Tobermory 10 y.o. Review

Tobermory 10 y.o.008

46.3% abv

Score:  79/100


First off:  Not that we score with this in mind, understand, but I do love the simple and aesthetically pleasing packaging.  No need for frills and all that jazz when it comes to young, readily available malts.  Old school, clean and classy.  But what strikes my eye as pleasing is incidental to what’s in the bottle, right?  So let’s move on.

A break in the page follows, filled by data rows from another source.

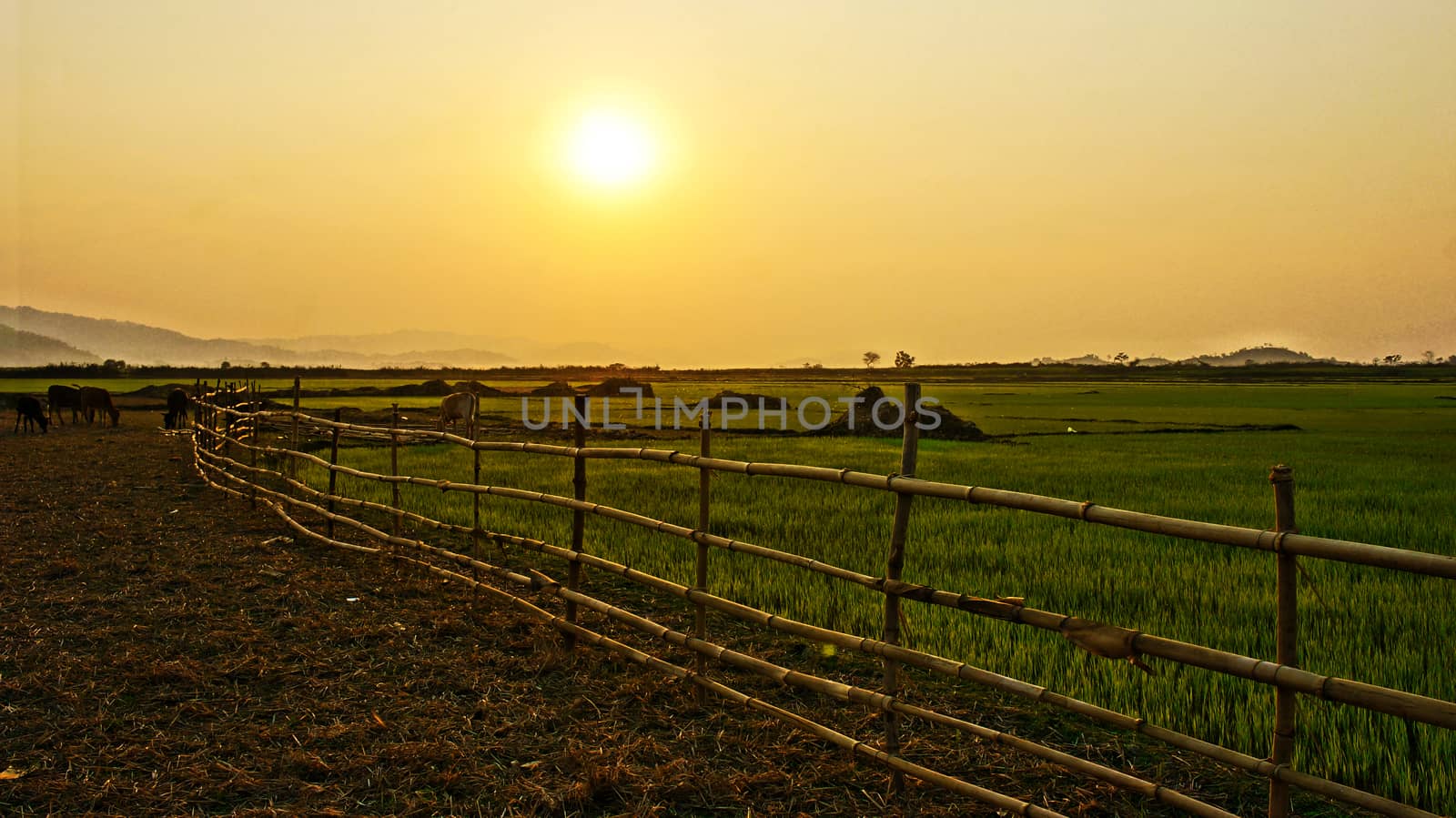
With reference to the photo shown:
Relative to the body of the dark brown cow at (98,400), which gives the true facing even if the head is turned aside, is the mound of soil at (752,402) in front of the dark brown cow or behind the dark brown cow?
in front

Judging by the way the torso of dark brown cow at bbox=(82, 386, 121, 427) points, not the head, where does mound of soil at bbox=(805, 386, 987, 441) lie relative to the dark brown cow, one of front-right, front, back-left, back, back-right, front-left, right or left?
front-right

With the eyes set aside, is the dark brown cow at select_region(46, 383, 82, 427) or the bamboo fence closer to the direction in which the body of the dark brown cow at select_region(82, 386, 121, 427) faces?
the bamboo fence

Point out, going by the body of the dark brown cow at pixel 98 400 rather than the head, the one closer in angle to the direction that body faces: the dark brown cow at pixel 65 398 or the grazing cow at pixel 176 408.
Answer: the grazing cow

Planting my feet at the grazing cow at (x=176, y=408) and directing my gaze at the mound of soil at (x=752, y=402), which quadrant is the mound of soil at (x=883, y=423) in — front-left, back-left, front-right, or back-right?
front-right

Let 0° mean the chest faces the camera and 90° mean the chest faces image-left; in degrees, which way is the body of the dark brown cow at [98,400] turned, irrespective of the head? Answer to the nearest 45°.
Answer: approximately 270°

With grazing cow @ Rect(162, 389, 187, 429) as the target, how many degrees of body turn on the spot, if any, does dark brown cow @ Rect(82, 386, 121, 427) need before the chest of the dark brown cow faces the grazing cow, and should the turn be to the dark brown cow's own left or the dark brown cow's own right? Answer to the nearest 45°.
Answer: approximately 45° to the dark brown cow's own right

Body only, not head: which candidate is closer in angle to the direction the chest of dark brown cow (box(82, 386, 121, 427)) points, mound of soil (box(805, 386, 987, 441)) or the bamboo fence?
the mound of soil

Tobermory is a distillery on the Isle of Mull.  You may recall we tried one of their peated expressions (Ledaig 10) just a few days back, so I won’t rehash any of the details here that we already covered there.  The distillery produces a rather limited range of products and independent versions are few and far between (at least where I live), so, to date, I have managed to wrap my hands around only four different bottles of Tobermory: two indies and two distillery bottlings.  All quite different from one another, I might add, but none especially vibrant in its own right.  And yes, this release is one of those that I have tried a few times before.  Suffice it to say that sitting down to jot up some notes on the standard 10 year old is a slightly less than thrilling endeavour.

I won’t throw a lot of words at a whisky that I’m really sort of ambivalent towards, so let’s just let the malt speak for itself.

Nose:  A youngish ten.  Somewhat aggressive.  Vaguely peaty.  Even a little feinty.  Lemon.  Pepper.  There’s hints of Jura here and even a banana-like note that reminds a little of young Bunnahabhain.  Some very under ripe cranberry and crunchy apple with a dusting of cinnamon.  Wood shavings, a barley mill and just a hint of ash and dirt.  This is supposed to be the unpeated malt from this distillery?  Hmmm, sorry…not quite.

Palate:  Wow.  Like a mouthful of white flour and raw grains.  Pastry dough.  More apples and a hint of ginger.  Honey.  Almost tastes like a young virgin oak malt.  Not a lot in the way of fruit.  More woods and cereals.  Even some grassy notes.  Or maybe damp green tea leaves.  A rather fun palate in some ways, and a little bit of a departure from the nose.  Interesting, if a little unbalanced.

Thoughts:  Not bad, but not a very subtle malt either.  Could stand to benefit from either longer maturation or better wood choice, I think.